** Begin **

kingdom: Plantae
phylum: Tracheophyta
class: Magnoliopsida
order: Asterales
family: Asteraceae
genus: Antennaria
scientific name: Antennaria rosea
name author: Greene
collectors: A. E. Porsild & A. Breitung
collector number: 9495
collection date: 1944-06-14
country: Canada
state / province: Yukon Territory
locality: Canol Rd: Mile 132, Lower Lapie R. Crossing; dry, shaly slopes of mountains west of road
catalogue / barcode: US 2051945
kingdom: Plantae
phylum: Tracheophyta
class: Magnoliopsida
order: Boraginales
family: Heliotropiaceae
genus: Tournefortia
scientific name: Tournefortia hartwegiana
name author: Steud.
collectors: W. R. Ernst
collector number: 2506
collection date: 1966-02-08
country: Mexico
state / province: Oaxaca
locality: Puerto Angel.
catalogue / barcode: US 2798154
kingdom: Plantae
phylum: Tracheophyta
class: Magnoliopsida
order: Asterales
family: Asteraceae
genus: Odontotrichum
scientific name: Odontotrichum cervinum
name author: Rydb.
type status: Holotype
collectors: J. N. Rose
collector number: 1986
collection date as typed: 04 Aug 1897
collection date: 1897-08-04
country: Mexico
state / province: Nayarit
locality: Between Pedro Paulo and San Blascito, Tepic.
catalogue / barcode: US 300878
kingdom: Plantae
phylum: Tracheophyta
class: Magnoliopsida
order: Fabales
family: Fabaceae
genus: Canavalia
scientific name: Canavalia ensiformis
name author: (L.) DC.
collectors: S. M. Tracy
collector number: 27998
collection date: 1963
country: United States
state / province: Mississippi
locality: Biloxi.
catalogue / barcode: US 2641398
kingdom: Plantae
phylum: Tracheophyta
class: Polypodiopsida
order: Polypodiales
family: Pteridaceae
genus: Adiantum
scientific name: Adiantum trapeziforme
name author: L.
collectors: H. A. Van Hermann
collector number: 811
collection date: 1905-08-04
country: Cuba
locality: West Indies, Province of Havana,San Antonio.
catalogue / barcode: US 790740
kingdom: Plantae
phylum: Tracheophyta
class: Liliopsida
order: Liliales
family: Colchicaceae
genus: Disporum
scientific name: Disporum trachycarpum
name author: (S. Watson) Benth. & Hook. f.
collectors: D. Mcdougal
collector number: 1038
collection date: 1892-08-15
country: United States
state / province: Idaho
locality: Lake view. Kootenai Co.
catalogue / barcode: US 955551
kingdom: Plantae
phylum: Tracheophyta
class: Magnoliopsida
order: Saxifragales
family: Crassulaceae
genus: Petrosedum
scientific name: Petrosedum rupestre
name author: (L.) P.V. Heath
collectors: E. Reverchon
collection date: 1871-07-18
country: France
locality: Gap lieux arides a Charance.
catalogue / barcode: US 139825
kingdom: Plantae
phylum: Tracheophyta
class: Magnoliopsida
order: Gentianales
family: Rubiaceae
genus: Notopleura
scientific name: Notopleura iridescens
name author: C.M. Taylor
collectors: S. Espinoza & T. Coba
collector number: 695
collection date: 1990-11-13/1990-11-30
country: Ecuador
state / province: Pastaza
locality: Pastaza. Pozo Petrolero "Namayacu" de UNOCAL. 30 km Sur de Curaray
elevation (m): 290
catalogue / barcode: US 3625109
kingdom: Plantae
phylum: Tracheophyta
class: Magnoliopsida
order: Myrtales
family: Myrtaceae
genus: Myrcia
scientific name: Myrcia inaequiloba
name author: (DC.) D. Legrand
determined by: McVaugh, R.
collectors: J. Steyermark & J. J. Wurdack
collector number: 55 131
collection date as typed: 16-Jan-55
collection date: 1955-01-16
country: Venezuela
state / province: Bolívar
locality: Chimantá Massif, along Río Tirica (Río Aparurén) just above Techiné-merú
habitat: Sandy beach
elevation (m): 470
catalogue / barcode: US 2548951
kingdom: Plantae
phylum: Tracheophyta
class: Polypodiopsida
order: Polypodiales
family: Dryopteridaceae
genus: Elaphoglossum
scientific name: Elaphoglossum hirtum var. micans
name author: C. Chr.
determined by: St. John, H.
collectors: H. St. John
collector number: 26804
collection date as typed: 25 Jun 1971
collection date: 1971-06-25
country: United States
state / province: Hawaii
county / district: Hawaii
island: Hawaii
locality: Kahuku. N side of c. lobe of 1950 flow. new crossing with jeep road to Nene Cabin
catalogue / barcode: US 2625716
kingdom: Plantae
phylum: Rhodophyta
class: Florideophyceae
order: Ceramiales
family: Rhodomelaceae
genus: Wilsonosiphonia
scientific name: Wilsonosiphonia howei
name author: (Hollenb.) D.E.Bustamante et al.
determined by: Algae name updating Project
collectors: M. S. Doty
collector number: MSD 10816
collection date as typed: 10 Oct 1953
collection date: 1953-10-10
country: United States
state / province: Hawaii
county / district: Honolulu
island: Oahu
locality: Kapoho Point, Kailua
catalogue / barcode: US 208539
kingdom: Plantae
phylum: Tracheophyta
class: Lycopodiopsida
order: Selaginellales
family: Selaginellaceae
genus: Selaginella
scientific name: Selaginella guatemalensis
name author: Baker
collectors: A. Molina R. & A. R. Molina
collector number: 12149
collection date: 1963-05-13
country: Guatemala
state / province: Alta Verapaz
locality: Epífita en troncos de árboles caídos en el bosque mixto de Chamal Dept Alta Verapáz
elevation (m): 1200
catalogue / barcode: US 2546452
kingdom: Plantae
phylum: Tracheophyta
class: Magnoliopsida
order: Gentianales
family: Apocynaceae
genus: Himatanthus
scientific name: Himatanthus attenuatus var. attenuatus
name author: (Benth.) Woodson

** End **

▸ **Task objective**
Retype all of the material above line for line, keeping every field name, value, and punctuation mark unchanged.

▸ **Written answer**
kingdom: Plantae
phylum: Tracheophyta
class: Magnoliopsida
order: Asterales
family: Asteraceae
genus: Antennaria
scientific name: Antennaria rosea
name author: Greene
collectors: A. E. Porsild & A. Breitung
collector number: 9495
collection date: 1944-06-14
country: Canada
state / province: Yukon Territory
locality: Canol Rd: Mile 132, Lower Lapie R. Crossing; dry, shaly slopes of mountains west of road
catalogue / barcode: US 2051945
kingdom: Plantae
phylum: Tracheophyta
class: Magnoliopsida
order: Boraginales
family: Heliotropiaceae
genus: Tournefortia
scientific name: Tournefortia hartwegiana
name author: Steud.
collectors: W. R. Ernst
collector number: 2506
collection date: 1966-02-08
country: Mexico
state / province: Oaxaca
locality: Puerto Angel.
catalogue / barcode: US 2798154
kingdom: Plantae
phylum: Tracheophyta
class: Magnoliopsida
order: Asterales
family: Asteraceae
genus: Odontotrichum
scientific name: Odontotrichum cervinum
name author: Rydb.
type status: Holotype
collectors: J. N. Rose
collector number: 1986
collection date as typed: 04 Aug 1897
collection date: 1897-08-04
country: Mexico
state / province: Nayarit
locality: Between Pedro Paulo and San Blascito, Tepic.
catalogue / barcode: US 300878
kingdom: Plantae
phylum: Tracheophyta
class: Magnoliopsida
order: Fabales
family: Fabaceae
genus: Canavalia
scientific name: Canavalia ensiformis
name author: (L.) DC.
collectors: S. M. Tracy
collector number: 27998
collection date: 1963
country: United States
state / province: Mississippi
locality: Biloxi.
catalogue / barcode: US 2641398
kingdom: Plantae
phylum: Tracheophyta
class: Polypodiopsida
order: Polypodiales
family: Pteridaceae
genus: Adiantum
scientific name: Adiantum trapeziforme
name author: L.
collectors: H. A. Van Hermann
collector number: 811
collection date: 1905-08-04
country: Cuba
locality: West Indies, Province of Havana,San Antonio.
catalogue / barcode: US 790740
kingdom: Plantae
phylum: Tracheophyta
class: Liliopsida
order: Liliales
family: Colchicaceae
genus: Disporum
scientific name: Disporum trachycarpum
name author: (S. Watson) Benth. & Hook. f.
collectors: D. Mcdougal
collector number: 1038
collection date: 1892-08-15
country: United States
state / province: Idaho
locality: Lake view. Kootenai Co.
catalogue / barcode: US 955551
kingdom: Plantae
phylum: Tracheophyta
class: Magnoliopsida
order: Saxifragales
family: Crassulaceae
genus: Petrosedum
scientific name: Petrosedum rupestre
name author: (L.) P.V. Heath
collectors: E. Reverchon
collection date: 1871-07-18
country: France
locality: Gap lieux arides a Charance.
catalogue / barcode: US 139825
kingdom: Plantae
phylum: Tracheophyta
class: Magnoliopsida
order: Gentianales
family: Rubiaceae
genus: Notopleura
scientific name: Notopleura iridescens
name author: C.M. Taylor
collectors: S. Espinoza & T. Coba
collector number: 695
collection date: 1990-11-13/1990-11-30
country: Ecuador
state / province: Pastaza
locality: Pastaza. Pozo Petrolero "Namayacu" de UNOCAL. 30 km Sur de Curaray
elevation (m): 290
catalogue / barcode: US 3625109
kingdom: Plantae
phylum: Tracheophyta
class: Magnoliopsida
order: Myrtales
family: Myrtaceae
genus: Myrcia
scientific name: Myrcia inaequiloba
name author: (DC.) D. Legrand
determined by: McVaugh, R.
collectors: J. Steyermark & J. J. Wurdack
collector number: 55 131
collection date as typed: 16-Jan-55
collection date: 1955-01-16
country: Venezuela
state / province: Bolívar
locality: Chimantá Massif, along Río Tirica (Río Aparurén) just above Techiné-merú
habitat: Sandy beach
elevation (m): 470
catalogue / barcode: US 2548951
kingdom: Plantae
phylum: Tracheophyta
class: Polypodiopsida
order: Polypodiales
family: Dryopteridaceae
genus: Elaphoglossum
scientific name: Elaphoglossum hirtum var. micans
name author: C. Chr.
determined by: St. John, H.
collectors: H. St. John
collector number: 26804
collection date as typed: 25 Jun 1971
collection date: 1971-06-25
country: United States
state / province: Hawaii
county / district: Hawaii
island: Hawaii
locality: Kahuku. N side of c. lobe of 1950 flow. new crossing with jeep road to Nene Cabin
catalogue / barcode: US 2625716
kingdom: Plantae
phylum: Rhodophyta
class: Florideophyceae
order: Ceramiales
family: Rhodomelaceae
genus: Wilsonosiphonia
scientific name: Wilsonosiphonia howei
name author: (Hollenb.) D.E.Bustamante et al.
determined by: Algae name updating Project
collectors: M. S. Doty
collector number: MSD 10816
collection date as typed: 10 Oct 1953
collection date: 1953-10-10
country: United States
state / province: Hawaii
county / district: Honolulu
island: Oahu
locality: Kapoho Point, Kailua
catalogue / barcode: US 208539
kingdom: Plantae
phylum: Tracheophyta
class: Lycopodiopsida
order: Selaginellales
family: Selaginellaceae
genus: Selaginella
scientific name: Selaginella guatemalensis
name author: Baker
collectors: A. Molina R. & A. R. Molina
collector number: 12149
collection date: 1963-05-13
country: Guatemala
state / province: Alta Verapaz
locality: Epífita en troncos de árboles caídos en el bosque mixto de Chamal Dept Alta Verapáz
elevation (m): 1200
catalogue / barcode: US 2546452
kingdom: Plantae
phylum: Tracheophyta
class: Magnoliopsida
order: Gentianales
family: Apocynaceae
genus: Himatanthus
scientific name: Himatanthus attenuatus var. attenuatus
name author: (Benth.) Woodson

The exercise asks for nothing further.